**What needs to be done:** Give back every line of the listing below word for word, but leave out the pictures.

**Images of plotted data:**
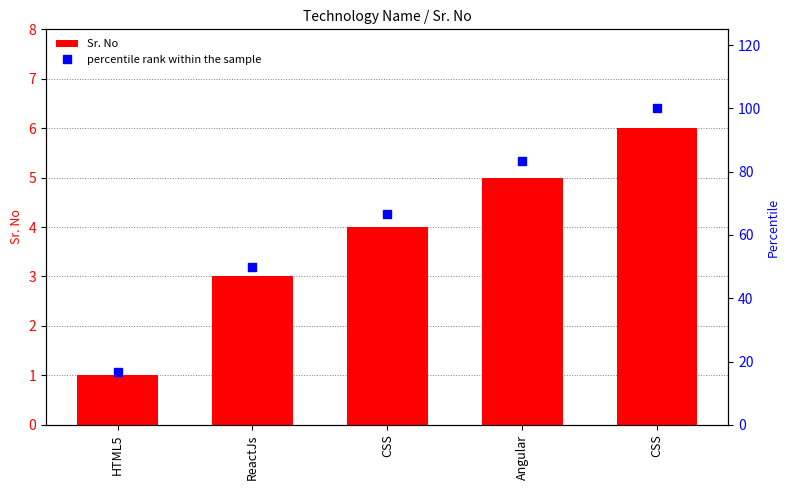

Where is Sr. No nearest to the value 3?

ReactJs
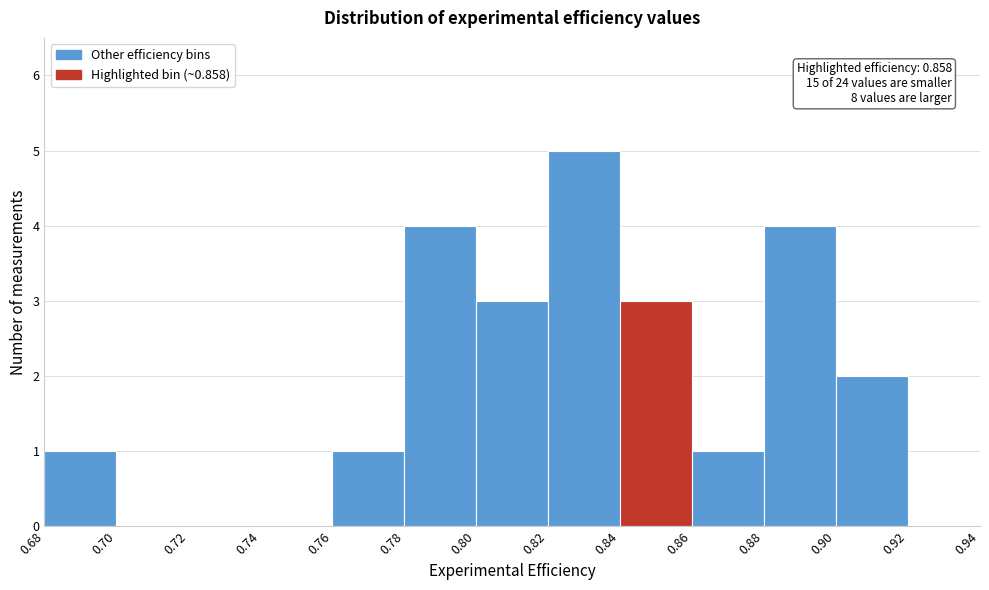

Over which range of the x-axis is the bar tallest?

0.82 to 0.84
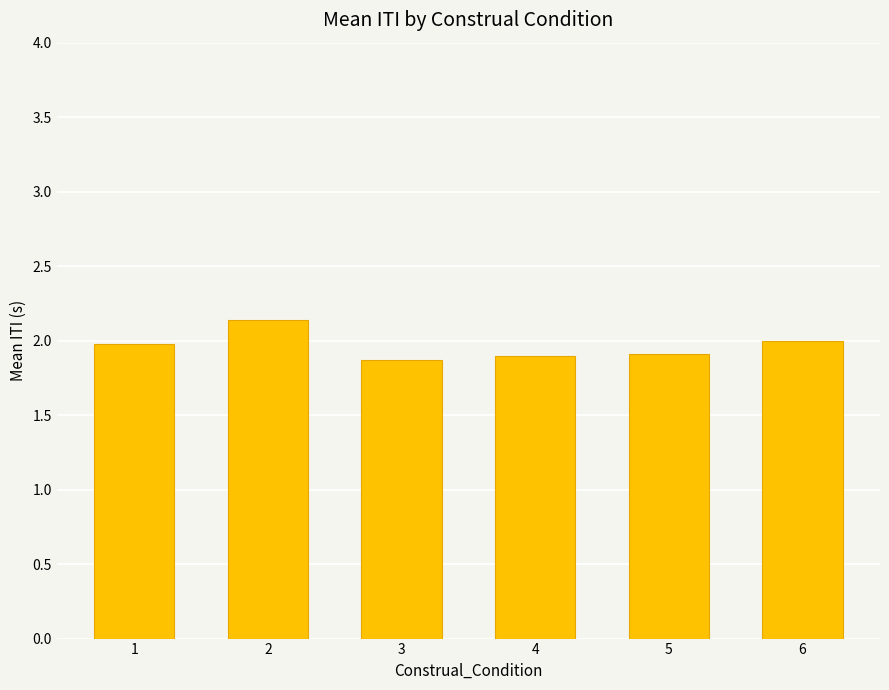

Which has a higher value, 2 or 4?

2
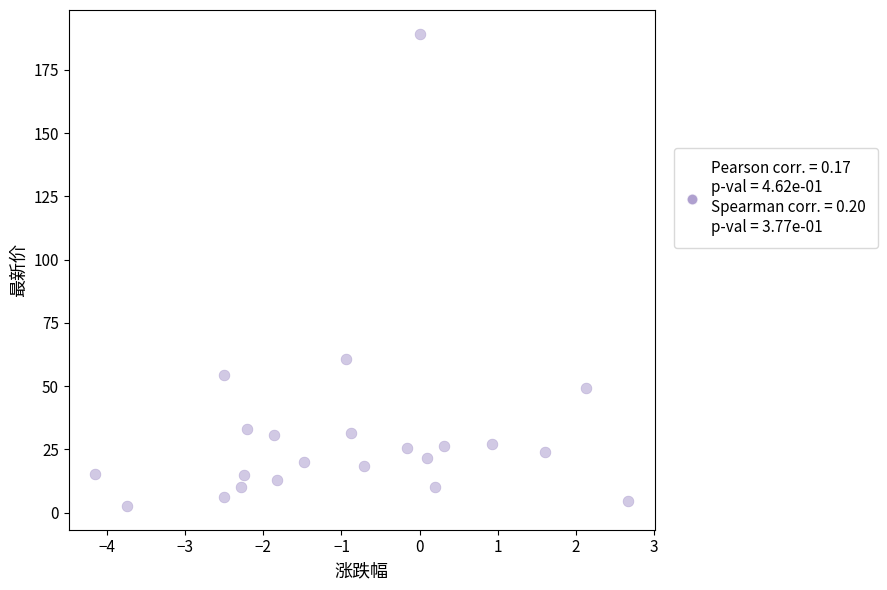

What is the range of X values (max minus min)?

6.8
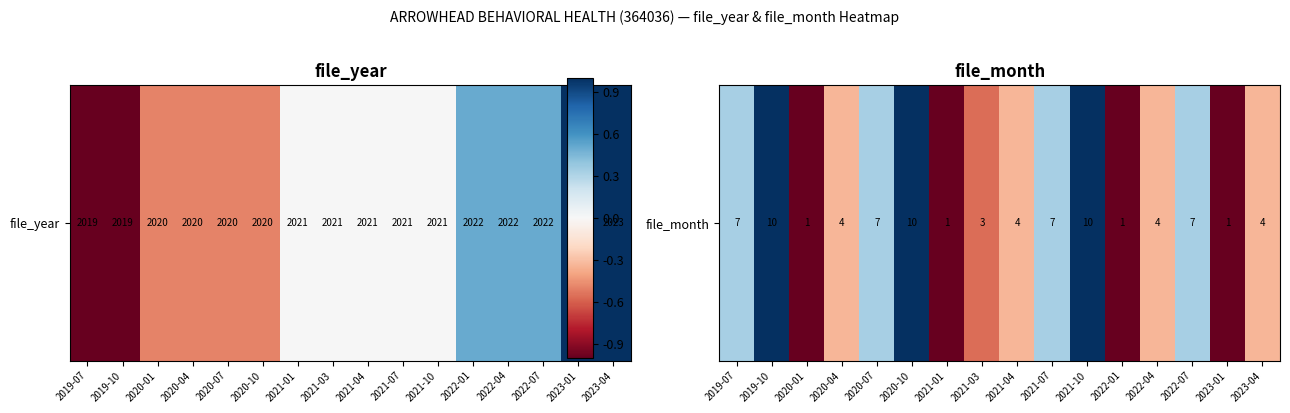

Read the value at 2019-10.

1.0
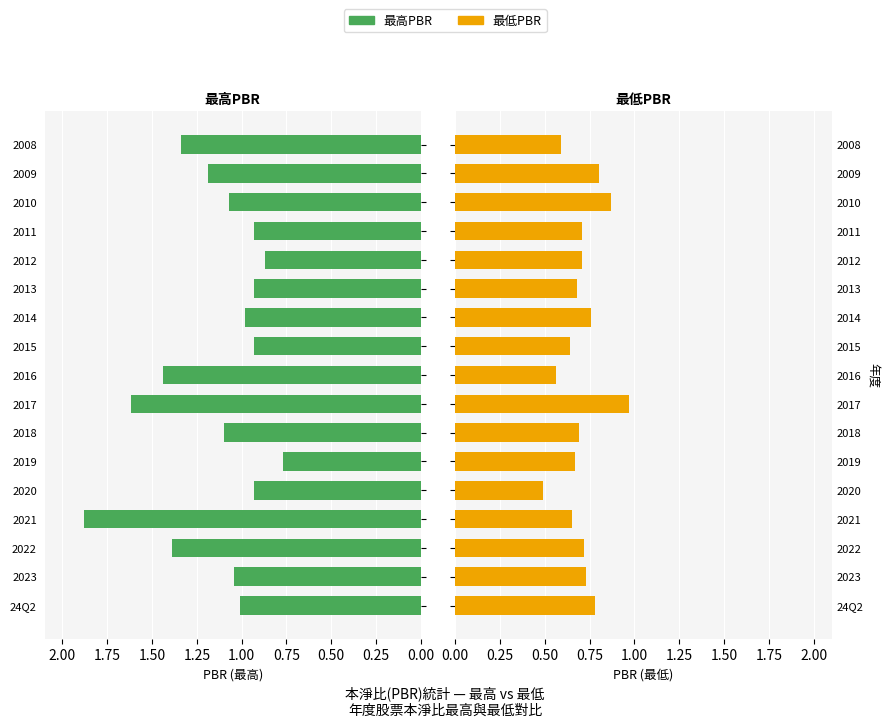

Is it true that 最高PBR equals 0.9 at 2008?

False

**Worked solution:**
Where is Sr. No nearest to the value 3?

ReactJs

Over which range of the x-axis is the bar tallest?

0.82 to 0.84

Which has a higher value, 2 or 4?

2

What is the range of X values (max minus min)?

6.8

Read the value at 2019-10.

1.0

Is it true that 最高PBR equals 0.9 at 2008?

False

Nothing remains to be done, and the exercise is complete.